■ **Text extract**
****************************************

Lord Dormamu and I started to pull the tables and chairs back against the wall to give us a good-sized area in the middle of the floor to dance. I was able to stretch out a little bit as Lord Dormamu gave the cleared-out section of the floor a once-over with a large push broom to sweep away the loose debris. All of us were walking around the floor at that point , and we each pointed out any sticky spots that we found so that everyone knew to avoid them when we started working. After about fifteen minutes we were set and ready to go. Lord Dormamu apologized for the state the place was in, saying that the unfortunate reality of any dance studio he’s ever been associated with is that the studio needs to rent itself out to keep the lights on year round, but it always means that the studio risks ending up in a state like this with each rental.

We started things off much like we did with Sir Steven by discussing our recent coaching session. Lord Dormamu knew the coach that we worked with much better than Sir Steven did, so he was able to explain her insights better. According to him, the lady that we had met with learned to dance overseas 70+ years ago, so much of what she sees as ‘right’ harkens back to that time of training. The comment she made about me making a ‘W’ with my elbows and using that for my frame is because that’s actually how men used to create their dance frame before people realized that you couldn’t get much of a connection with your partner like that. The same is true with her comments about me taking the toe lead when coming out of the starter step – what she learned was that every third step of a figure should be a toe lead, but our version of the starter step came later, and is essentially a prep step with some fancy stuff beforehand, so a heel lead is correct in that context.

****************************************

■ **Entries shown**
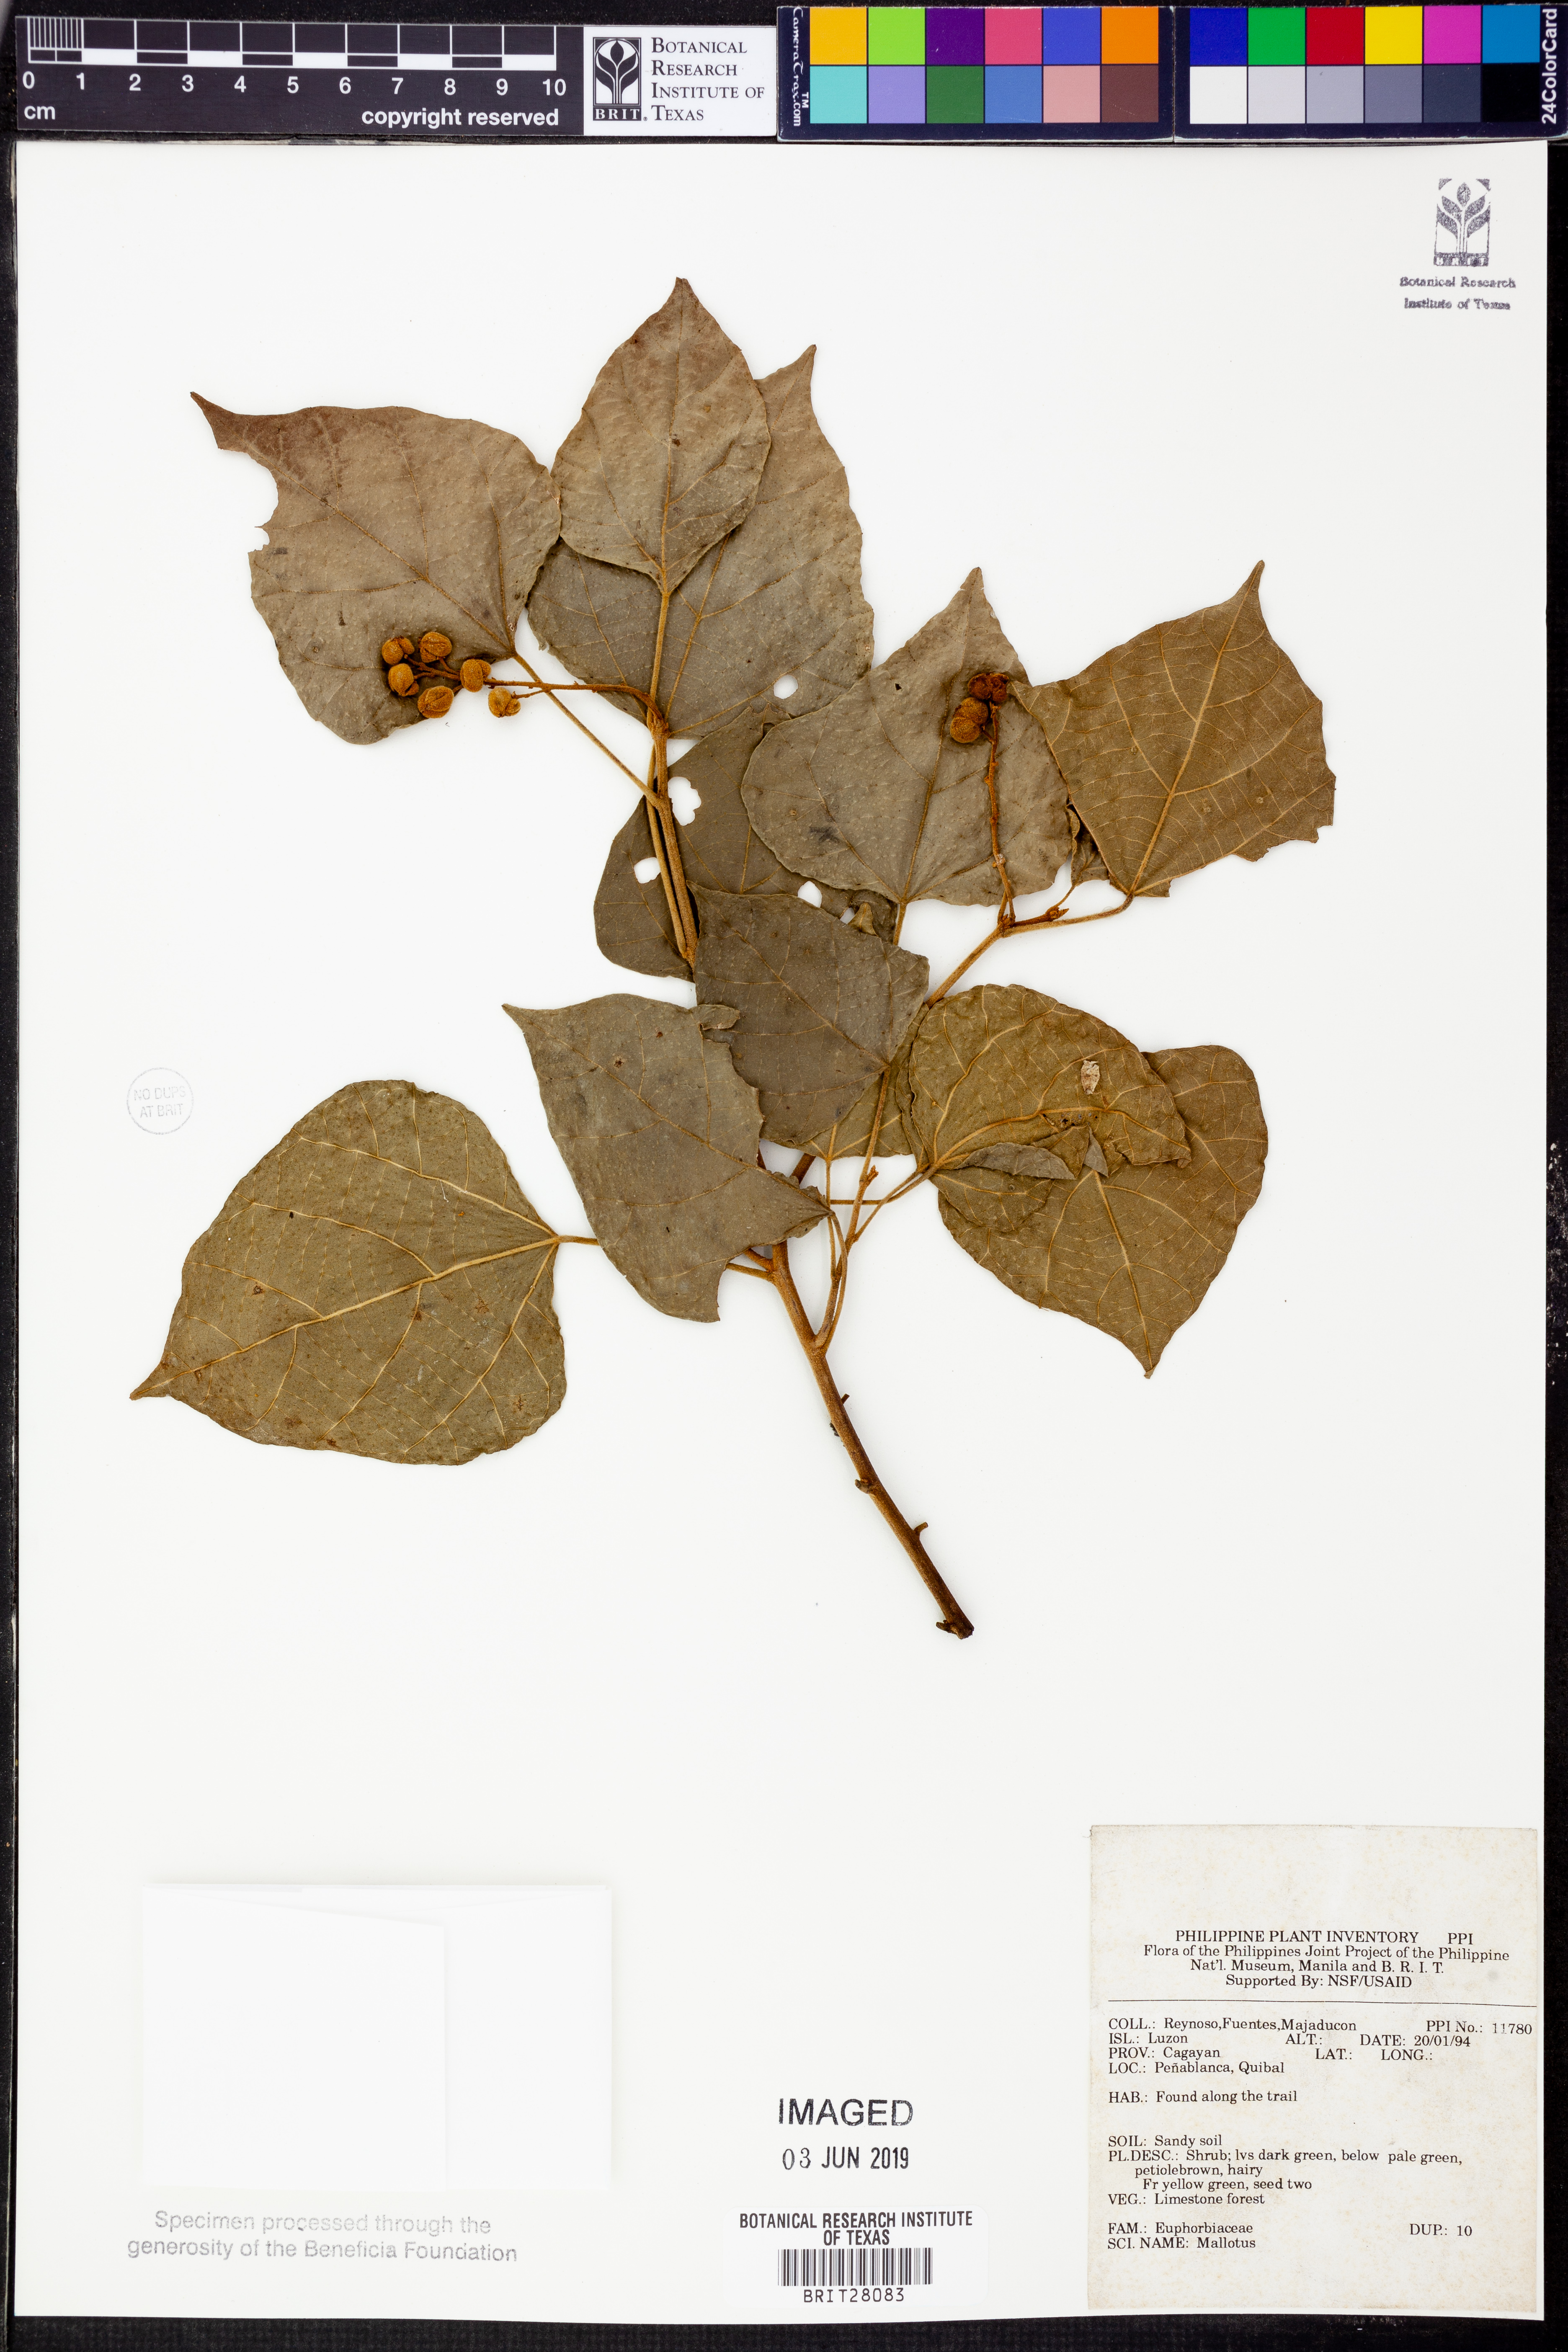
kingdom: Plantae
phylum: Tracheophyta
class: Magnoliopsida
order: Malpighiales
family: Euphorbiaceae
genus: Mallotus
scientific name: Mallotus
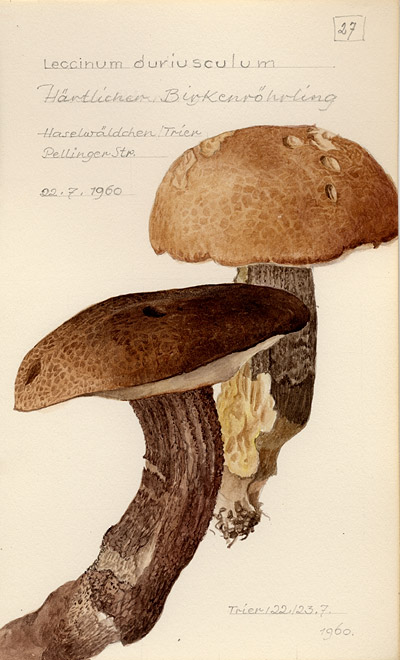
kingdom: Fungi
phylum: Basidiomycota
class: Agaricomycetes
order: Boletales
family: Boletaceae
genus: Leccinum
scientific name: Leccinum duriusculum
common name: Slate bolete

****************************************

■ **Exercise**
Extend the account of the dance lesson with Lord Dormamu, starting right after its last sentence, and ignore the material.

■ **Response**
The choreography option she gave us in the last corner is apparently also something that Lord Dormamu wouldn’t do. He understands why she thought it might be better, but by taking out the Natural Impetus, she is taking out one of the more challenging figures in the routine. He recommends keeping it in to really learn how to do a Natural Impetus correctly, because figures that come later in Silver and Gold will build on the technique needed to do a Natural Impetus correctly, and Lord Dormamu prefers setting us up for long-term success. The Natural Hesitation figure she offered as an option may be useful if the floorcraft of the situation calls for something of that nature, but he prefers to rotate the Natural Impetus more or less to come out at a different angle in order to get around people instead of hesitating to let them pass.

Unless I’m reading too much into things, based on that comment it sounds like Lord Dormamu trusts that he will be teaching us Silver and Gold at some point in the future. That’s promising.

We spent the rest of our time continuing to focus on our movement in the Foxtrot, because he thought that we still needed work on that aspect of the dance. According to him, when he is judging a competition, the way a couple looks when dancing is what gets them called back from a Semi-Final to a Final round, but the way that they move when dancing is what gets them to first place in a competition, so that is why he is spending so much time making sure we are moving correctly. A lot of his concern comes down to consistency – he can see us doing everything right, but there are points while dancing where we lose it temporarily. If he can get us to stop doing that, we will be great!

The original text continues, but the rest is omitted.